Eles e elas foram vítimas de confrontos entre policiais e bandidos que, ao longo de décadas, foram transformados na principal forma de aplicação de uma política de segurança alimentada pelo ódio, pelo oportunismo, pela irracionalidade e pelo descaso com a vida humana, principalmente com a da população mais pobre e negra. Uma lógica exaltada por políticos, influenciadores e dos tais cidadãos de bem que estão longe do cenário dos confrontos.

Há muitos anos que estudiosos da segurança pública que pregam o básico, um modelo de segurança baseado na investigação e no respeito às leis, são chamados de defensores de bandidos, de cúmplices de marginais. Mas as balas que matam os fora da lei também atingem inocentes, a quantidade de vítimas é proporcional ao número de tiros disparados. No Brasil, a expressão direitos humanos — os direitos de cada um de nós — ganhou conotação pejorativa. É permitido defender os direitos dos animais, mas não os de seres humanos.

É razoável que, assustada, acuada, presa em casas e apartamentos gradeados, tolhida do direito de ir de vir pela ação de bandidos, boa parte da população defenda médidas drásticas, a história do bandido-bom-bandido-morto. Mas é absurdo que governantes e políticos não busquem a implantação de mecanismos como controle de entrada e circulação de armas e de munição e o estabelecimento de medidas rígidas para punir cumplicidades não apenas no aparelho policial, mas em todo a estrutura do Estado.

Eles sabem que polícia assassina é sinônimo de polícia corrupta — a licença para matar traz embutida a para roubar. Apostar na receita da violência policial é, na melhor das hipóteses, recorrer ao populismo do congelamento de preços para segurar a inflação.

A denúncia contra os irmãos Brazão, acusados de ligação com milicianos e de mandarem matar a vereadora Marielle Franco, mostra o tamanho da associação entre política e criminalidade. A próspera carreira de ambos reforça que eles só cresceram graças a acordos com outros políticos, todos sabedores da fama dos dois: então deputado estadual, Domingos recebeu 61 dos 70 votos possíveis para chegar ao Tribunal de Contas do Estado; o deputado federal Chiquinho integrava, até outro dia, o primeiro escalão da prefeitura do Rio.

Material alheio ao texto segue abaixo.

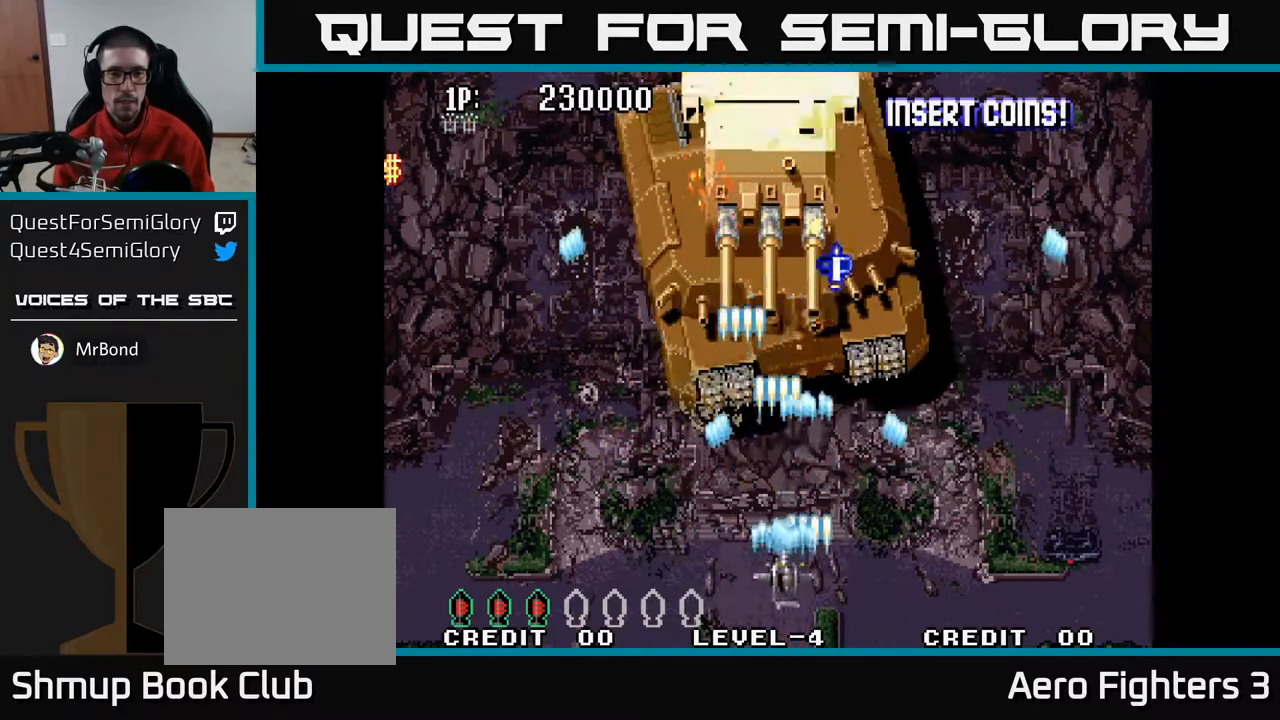
{"buttons": ["A", "DPAD_RIGHT"], "left_stick": "center", "right_stick": "center", "events": [[217, "DPAD_LEFT", "up"], [233, "DPAD_DOWN", "down"], [233, "DPAD_RIGHT", "down"], [250, "DPAD_DOWN", "up"]]}
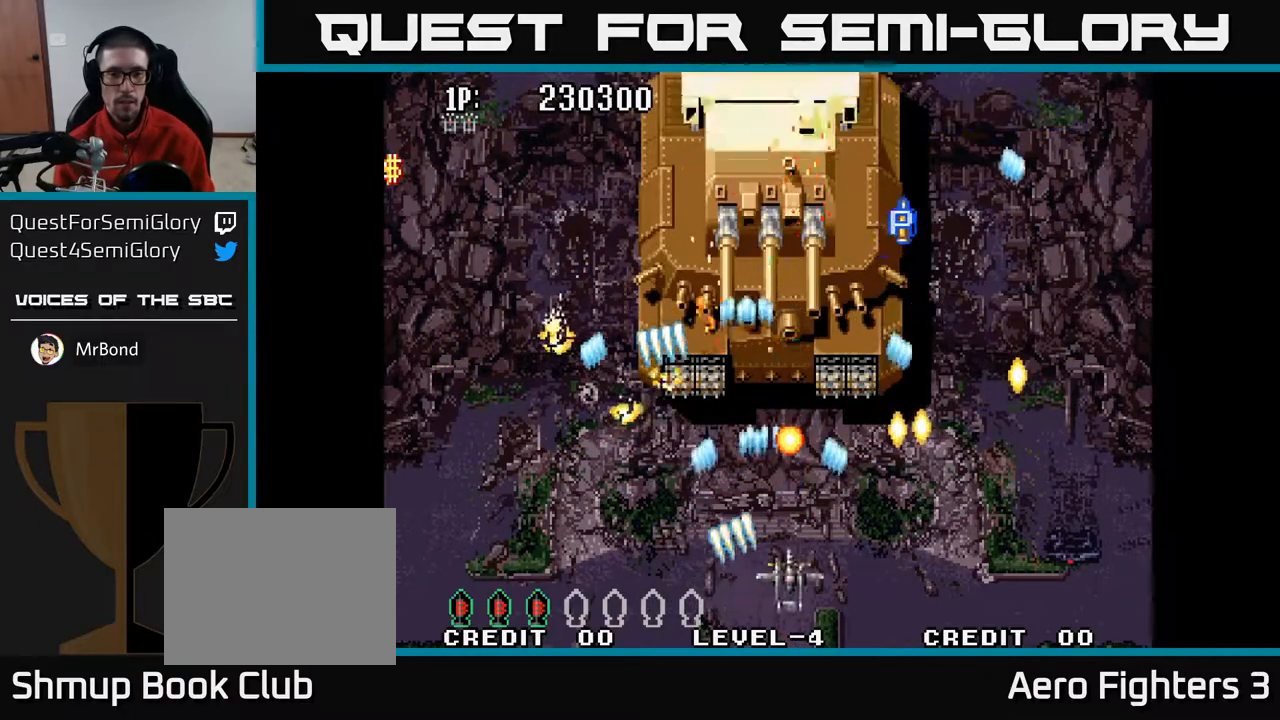
{"buttons": ["A", "DPAD_LEFT"], "left_stick": "center", "right_stick": "center", "events": [[333, "DPAD_RIGHT", "up"], [367, "DPAD_LEFT", "down"]]}
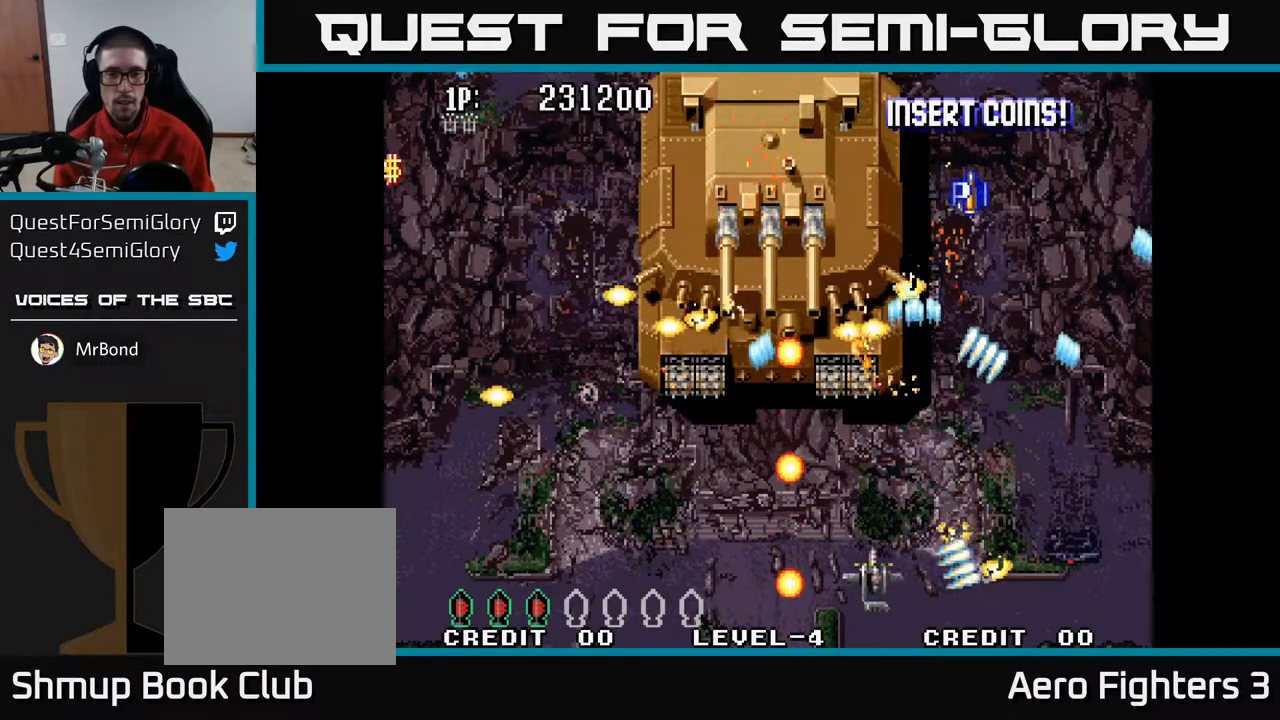
{"buttons": ["A", "DPAD_UP", "DPAD_RIGHT"], "left_stick": "center", "right_stick": "center", "events": [[67, "DPAD_LEFT", "up"], [83, "DPAD_RIGHT", "down"], [317, "DPAD_UP", "down"], [383, "DPAD_RIGHT", "up"], [417, "DPAD_RIGHT", "down"]]}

Entoado em coro por muita gente, o grito de "Mata!" ecoa nos ouvidos de governantes, vira cobrança nos ombros de autoridades de segurança e serve de estímulo para policiais que enfrentam bandidos violentos, donos de armas de guerra. O apelo à barbárie é tamanho que faz com que policiais se esqueçam que só podem atirar para defender a própria vida e a de terceiros — é o que diz a lei.

E tome de tiroteiros no meio de vias públicas, como o que causou as mortes de Deborah, de 27 anos, e de José Carlos, 64, resultado da impulsividade de policiais que ignoraram regras básicas e tentaram impedir assaltantes armados que tentavam roubar uma moto: polícia é para garantir a segurança do cidadão, não para colocá-lo em risco. Esses PMs têm que ser punidos.

Integrantes do Bope, Rafael e Jorge, foram treinados para atuar nessa guerra. Suas mortes numa das repetidas e quase sempre inúteis operações em favelas são baixas previsíveis, dificilmente vão gerar alguma reflexão sobre a necessidade de implantação de uma política de segurança mais eficiente e menos sanguinária. A guerra tende a continuar matando pobres e inocentes.